J'ai fait acquisition de 16gb de ram Crucial cadencée à 1333ghz selon les recommandations du site.

Après installation, tout fonctionne impec, et bizarrement je dirais même mieux.

Je ne m'attendais qu'a de meilleures performance lors d'utilisation intensive de mon MBP, mais bizarrement, tout semble un peu plus rapide, même en utilisation normale, notamment avec safari et le retour de veille, qui prenait avant 1 a 2 secondes, et qui se fait en moins d'une seconde maintenant.


----------



## Aur3l1en (24 Octobre 2012)

jpheon a dit:


> J'ai fait acquisition de 16gb de ram Crucial cadencée à 1333ghz selon les recommandations du site.
> 
> Après installation, tout fonctionne impec, et bizarrement je dirais même mieux.
> 
> Je ne m'attendais qu'a de meilleures performance lors d'utilisation intensive de mon MBP, mais bizarrement, tout semble un peu plus rapide, même en utilisation normale, notamment avec safari et le retour de veille, qui prenait avant 1 a 2 secondes, et qui se fait en moins d'une seconde maintenant.



Impeccable! Par contre est-ce que ça fait sauter une garantie apple care? après avoir parlé à différents employés apple j'ai eu le droit à différents discours concernant un changement de ram et de disque dur (j'ai prévu pour début 2013 de changer mon dd classique par un ssd de 512). L'un me dit que ca fait sauter la garantie si je change les composants moi même, l'autre me dit que non si je le fais faire par un réparateur certifié apple....


----------



## Maxoubx (24 Octobre 2012)

tu peux le faire , au pire quand tu dois aller chez apple , tu remets la configuration d'origine


----------



## Anonyme (24 Octobre 2012)

jpheon a dit:


> Je ne m'attendais qu'a de meilleures performance lors d'utilisation intensive de mon MBP, mais bizarrement, tout semble un peu plus rapide, même en utilisation normale, notamment avec safari et le retour de veille, qui prenait avant 1 a 2 secondes, et qui se fait en moins d'une seconde maintenant.
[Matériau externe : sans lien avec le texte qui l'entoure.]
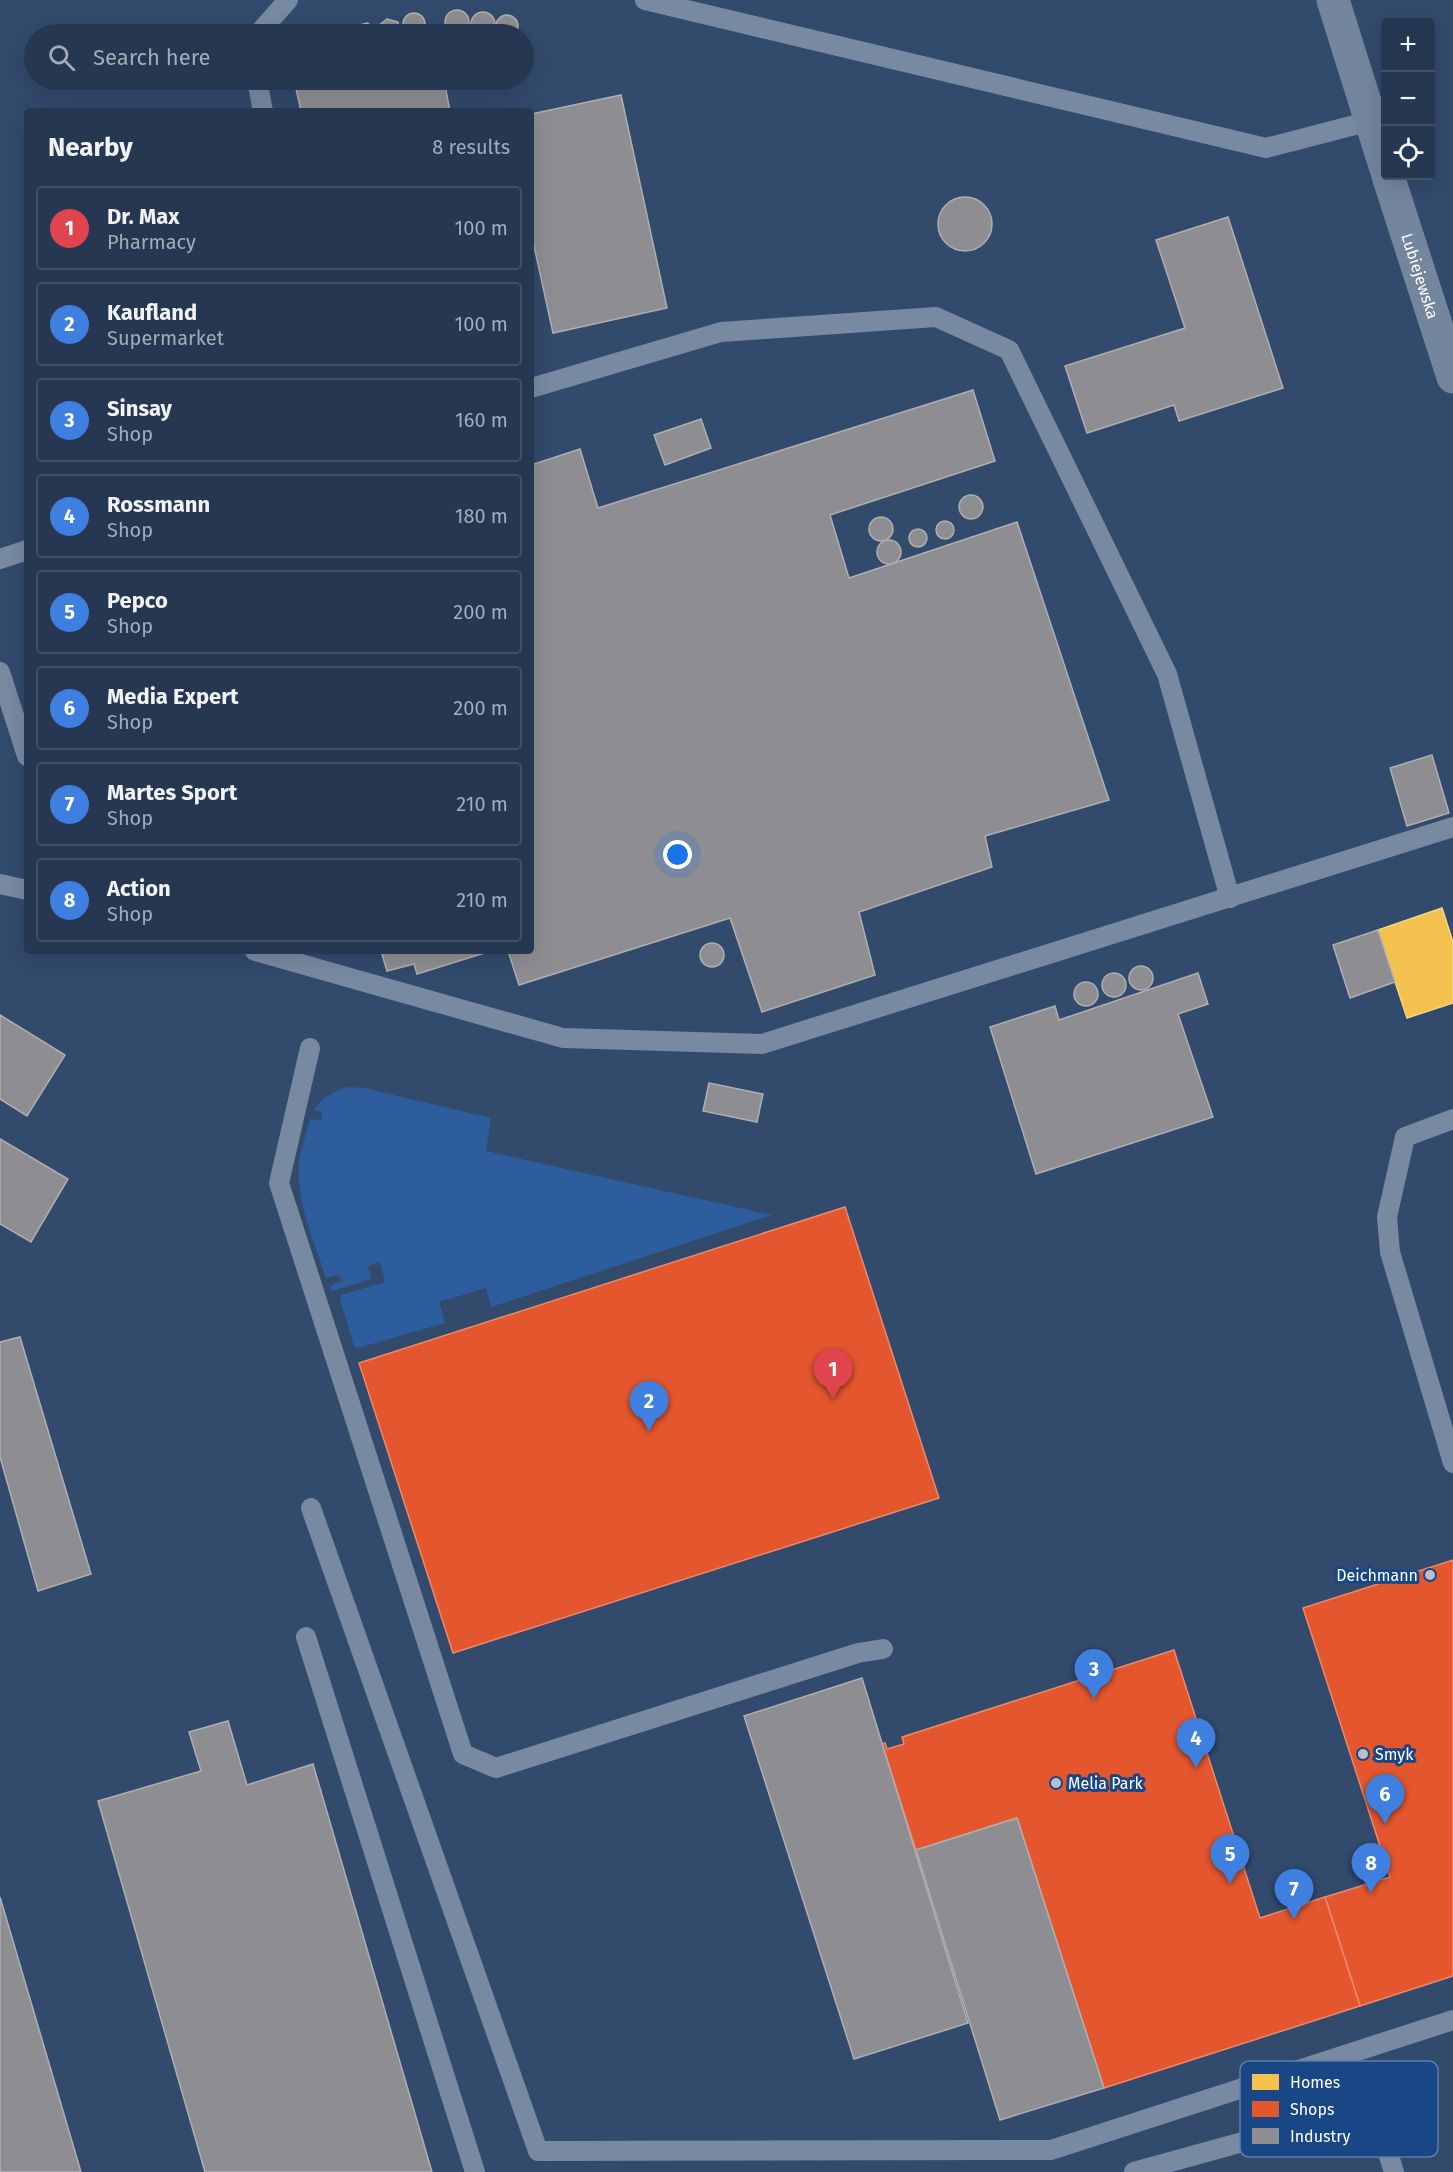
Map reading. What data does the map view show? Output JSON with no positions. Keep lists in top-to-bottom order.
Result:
{
  "streets": {
    "main road": ["Lubiejewska"]
  },
  "places": ["Deichmann", "Smyk", "Melia Park"],
  "legend": ["Homes", "Shops", "Industry"],
  "page": {
    "map_buttons": ["+", "−"],
    "search": "Search here",
    "heading": ["Nearby", "8 results"],
    "list": [
      {
        "mark": "1",
        "name": "Dr. Max",
        "note": "Pharmacy",
        "value": "100 m"
      },
      {
        "mark": "2",
        "name": "Kaufland",
        "note": "Supermarket",
        "value": "100 m"
      },
      {
        "mark": "3",
        "name": "Sinsay",
        "note": "Shop",
        "value": "160 m"
      },
      {
        "mark": "4",
        "name": "Rossmann",
        "note": "Shop",
        "value": "180 m"
      },
      {
        "mark": "5",
        "name": "Pepco",
        "note": "Shop",
        "value": "200 m"
      },
      {
        "mark": "6",
        "name": "Media Expert",
        "note": "Shop",
        "value": "200 m"
      },
      {
        "mark": "7",
        "name": "Martes Sport",
        "note": "Shop",
        "value": "210 m"
      },
      {
        "mark": "8",
        "name": "Action",
        "note": "Shop",
        "value": "210 m"
      }
    ],
    "pins": [
      "1",
      "2",
      "3",
      "4",
      "6",
      "5",
      "8",
      "7"
    ]
  }
}
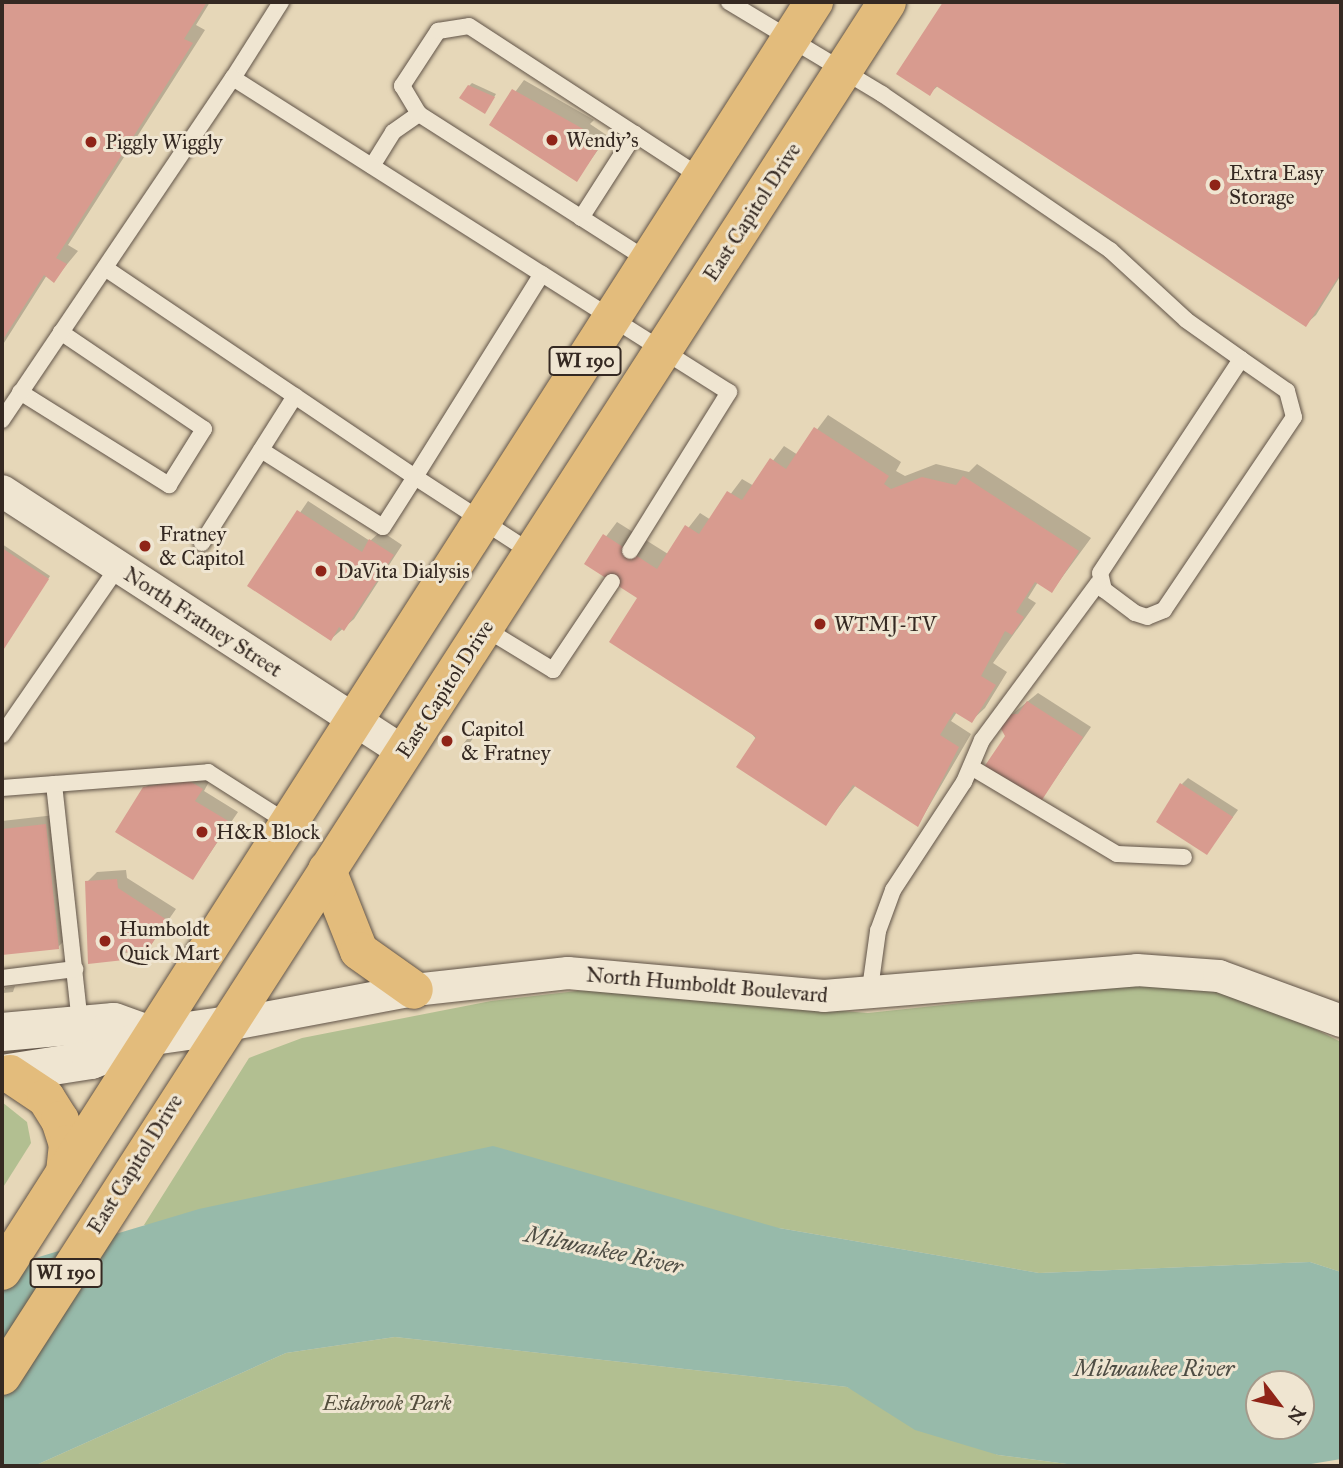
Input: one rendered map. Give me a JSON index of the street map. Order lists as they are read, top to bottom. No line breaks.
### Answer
{"streets":{"main road":["East Capitol Drive","WI 190","North Humboldt Boulevard"],"street":["North Fratney Street"]},"crossings":[["East Capitol Drive","North Fratney Street"],["East Capitol Drive","North Humboldt Boulevard"],["WI 190","North Fratney Street"],["WI 190","North Humboldt Boulevard"]],"water":["Milwaukee River"],"parks":["Estabrook Park"],"places":["Wendy's","Piggly Wiggly","Extra Easy Storage","Fratney & Capitol","DaVita Dialysis","WTMJ-TV","Capitol & Fratney","H&R Block","Humboldt Quick Mart"],"north":"bottom right"}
La course à la vitesse est engagée, quel gain ? 





> qui prenait avant 1 a 2 secondes,


 à peine perceptible :hein:


----------



## Kenny31 (24 Octobre 2012)

Je viens de passer à 16Go @ 1600MHz sur un MacBook Pro début-2011. Au démarrage ça change pas grand chose, mais je peux virtualiser Windows avec 4Go de RAM, lancer photoshop, dreamweaver, itunes... Il ne bronche pas. De plus le lancement des application est incroyablement rapide au deuxième lancement (tant qu'on à pas redémarré le système en fait) puisque la RAM n'as pas besoin d'être vidée pour accueillir d'autre logiciels. Je suis très satisfait et ne regrette pas mon achat !

Pour les graphistes, notez que photoshop est d'une réactivité impressionnante lorsqu'il peut se servir allègrement sur la RAM...


----------



## jpheon (24 Octobre 2012)

@Anonyme

Oui, à peine perceptible, comme changement de vitesse en utilisation normale.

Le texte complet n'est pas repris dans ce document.